In 1998, the Redditch-based Creative Group announced that it was designing, building and marketing a new sports car to carry the Jensen name. Designated the S-V8, this Ford-powered roadster was scheduled to appear on English roads later that year. However, continual delays pushed back the planned production date and by 2000, when a concept coupé dubbed the C-V8 was displayed at the NEC Motor Show, production had still not commenced. The S-V8 was finally unveiled in production form in 2001 but continuing financial problems hampered efforts to build more than a few prototypes and a dozen demonstrators.

Always struggling to stay solvent, the new Jensen Motors eventually had to close its doors.
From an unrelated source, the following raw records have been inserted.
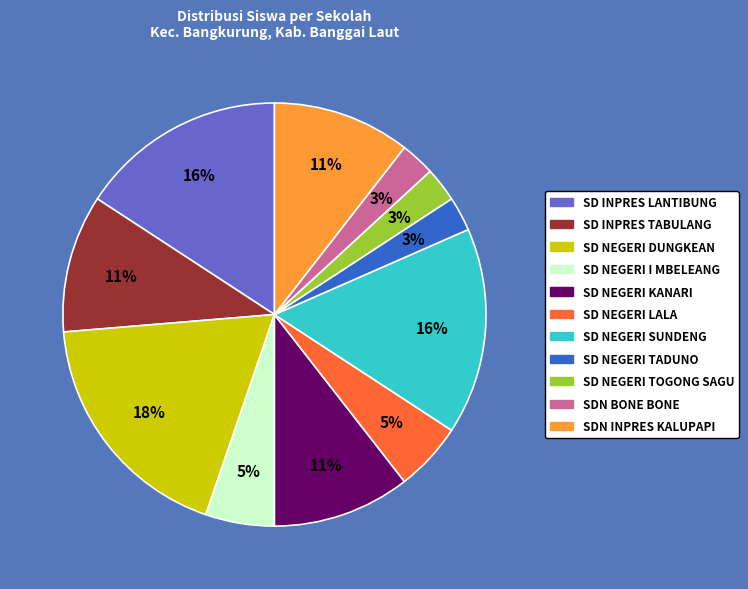

Does any single category account for the majority?

No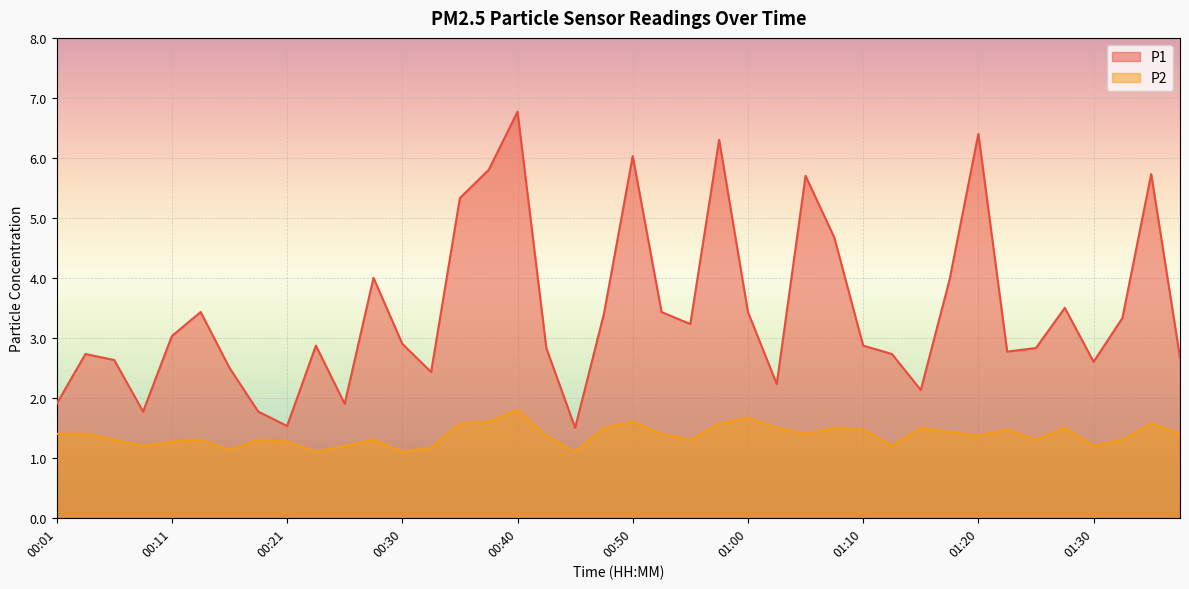

What is the sum of the P1 values at 01:27 and 01:17?

7.5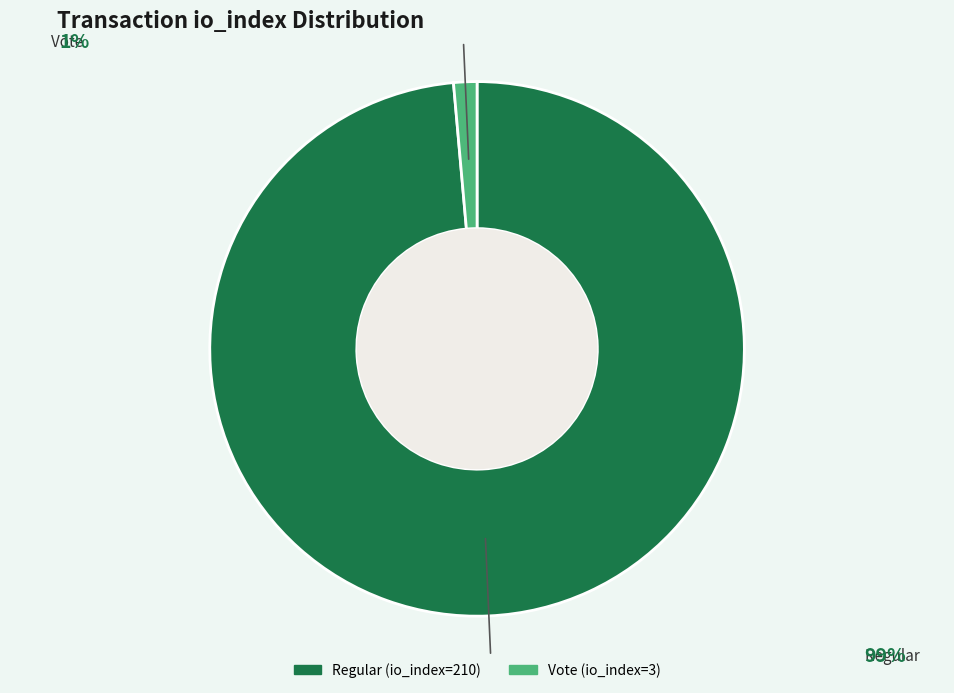

Combined, do Regular (io_index=210) and Vote (io_index=3) account for over 50%?

Yes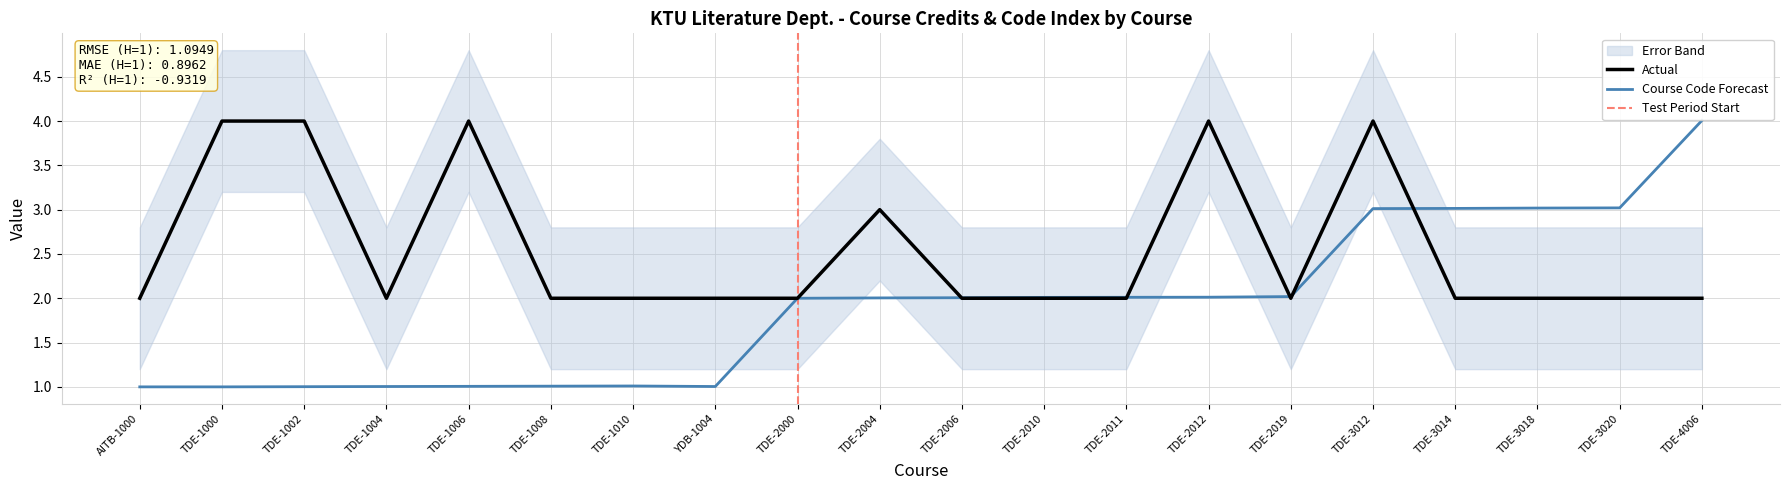

The Course Code Forecast series shows 1.0 at TDE-1006. True or false?

True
Regrettably, a package to save the firm could not be agreed and the workforce was made redundant and the company placed in administration. By the end of 2002, the assets had been broken up and this, the last, attempt to revive Jensen as a car manufacturer had failed.

Despite media reports of intended resurrections of Jensen since that time, in name if in nothing else, the glory days of Jensen Motors are well and truly past. Restoration, renovation and preservation of the older models now forms the focus of attention on the Jensen marque worldwide.